Quand le Gouvernement favorise un établissement de santé catholique intégriste.

Pour nous suivre

Le 3 octobre 2023, le Ministre de la santé et de la prévention a publié au Journal officiel de la République française (JORF) l’arrêté du 26 septembre précédent par lequel il a autorisé le détachement auprès de l’Institut Jérôme Lejeune (IJL) – qui gère un centre de soins pour les personnes atteintes de Trisomie 21, conduit des recherches sur les maladies génétiques de l’intelligence et assure des formations – de dix fonctionnaires sur les emplois suivants : directeur général (un), médecins (quatre), infirmiers diplômés d’État (deux), psychologue (un), orthophoniste (un) et assistant de service social (un).

Non seulement cette générosité en faveur d’un établissement privé intervient alors que la situation des hôpitaux publics est dramatique depuis des années – pour ne prendre que quelques exemples récents, signalons la fermeture des urgences du centre hospitalier de Bagnères-de-Bigorre ou celle de 103 lits de psychiatrie en Haute-Savoie – mais bénéficie à un organisme investi autant sur le terrain de la défense de la morale catholique que de la médecine.

Le 25 mars 1995, M. Jean-Marie Le Méné, gendre du professeur Jérôme Lejeune, décédé deux ans plus tôt, crée la fondation éponyme, la Fondation Jérôme Lejeune (FJL). Le 21 mars 1996, celle-ci obtient la reconnaissance d’utilité publique, dans un délai record. Il faut dire qu’à cette époque l’Esprit saint souffle fort sur la FJL pour l’aider dans son envol : Mme Clara Gaymard-Lejeune, la fille du professeur défunt, fondatrice elle aussi de la FJL, exerce les fonctions de directrice de cabinet de Mme Colette Codaccioni, Ministre de la solidarité entre les générations (17 mai au 7 novembre 1995) dans le premier gouvernement conduit par M. Alain Juppé puis son époux, M. Hervé Gaymard, autre gendre du professeur Jérôme Lejeune, devient Secrétaire d’État à la santé et à la Sécurité sociale (7 novembre 1995-2 juin 1997) dans le deuxième gouvernement dirigé par M. Alain Juppé.

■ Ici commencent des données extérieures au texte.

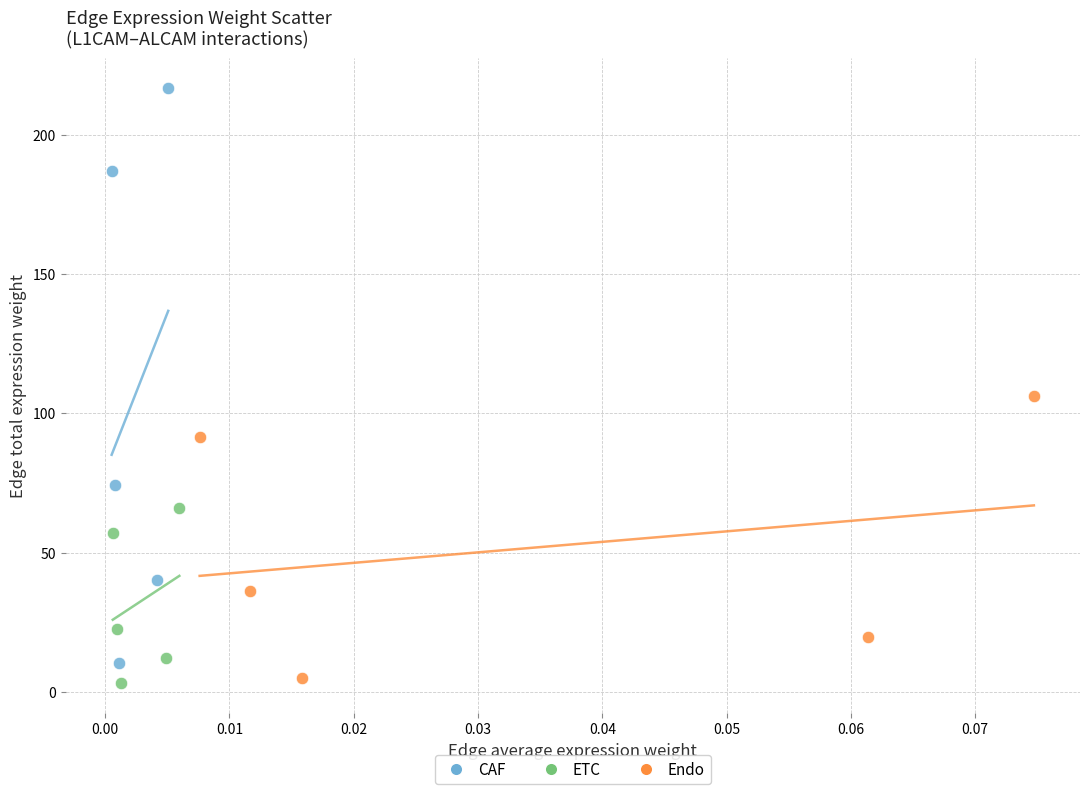

Which series has the widest spread of Y values?

CAF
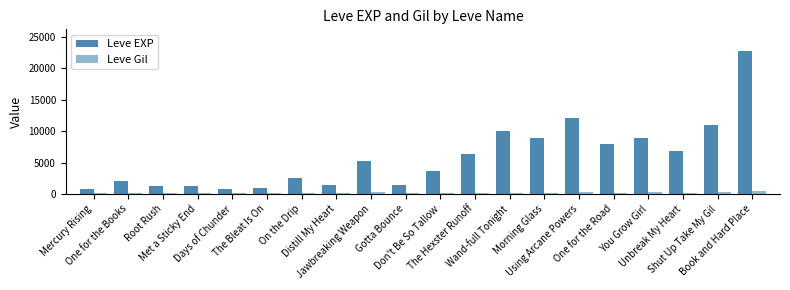

Is the value of Leve EXP at Unbreak My Heart greater than the value of Leve Gil at Using Arcane Powers?

Yes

L’Esprit saint est payé de retour dans les grandes largeurs. En 2009, M. Jean-Marie Le Méné, qui préside toujours la FJL, devient membre de l’Académie pontificale pour la vie puis, en 2011, consultant du Conseil pontifical de la pastorale des services de santé. Dès l’origine, la FJL comme personne morale soutient les campagnes anti-avortement et, en 2013, participe activement aux mobilisations contre le mariage entre personnes du même sexe de la Manif pour tous, dont la présidente, Mme Ludivine de la Rochère fut responsable de la communication de la FJL.

Le monde est petit ! Notons que cette fondation reconnue d’utilité publique n’a de cesse d’entraver la recherche sur l’embryon, pourtant fortement bridée par les lois successives de bioéthiques. En mars 2017, 146 médecins et chercheurs publient d’ailleurs une tribune dans le journal Le Monde pour dénoncer la frénésie contentieuse de la FJL qui n’a d’ailleurs jamais gain de cause.

Dès 1997, la FJL crée l’IJL qui vient de bénéficier de l’aide active du gouvernement de Mme Élisabeth Borne non pas à mourir mais à prospérer. S’il n’est pas question de contester les soins dispensés par cet institut, il paraît néanmoins inadmissible de dégarnir les effectifs des hôpitaux publics, confrontés à de fortes pénuries de personnel, en faveur d’un établissement privé qui sert aussi de paravent aux partisans d’un catholicisme intransigeant et d’une morale religieuse réactionnaire, voire d’actions violentes, contraires à la liberté de conscience et aux droits individuels qui en découlent.

L’intégrisme est partout, mais suscite de la part de l’État soit la bienveillance quand il se nourrit à Rome, soit la répression lorsqu’il s’alimente à La Mecque ou à Médine.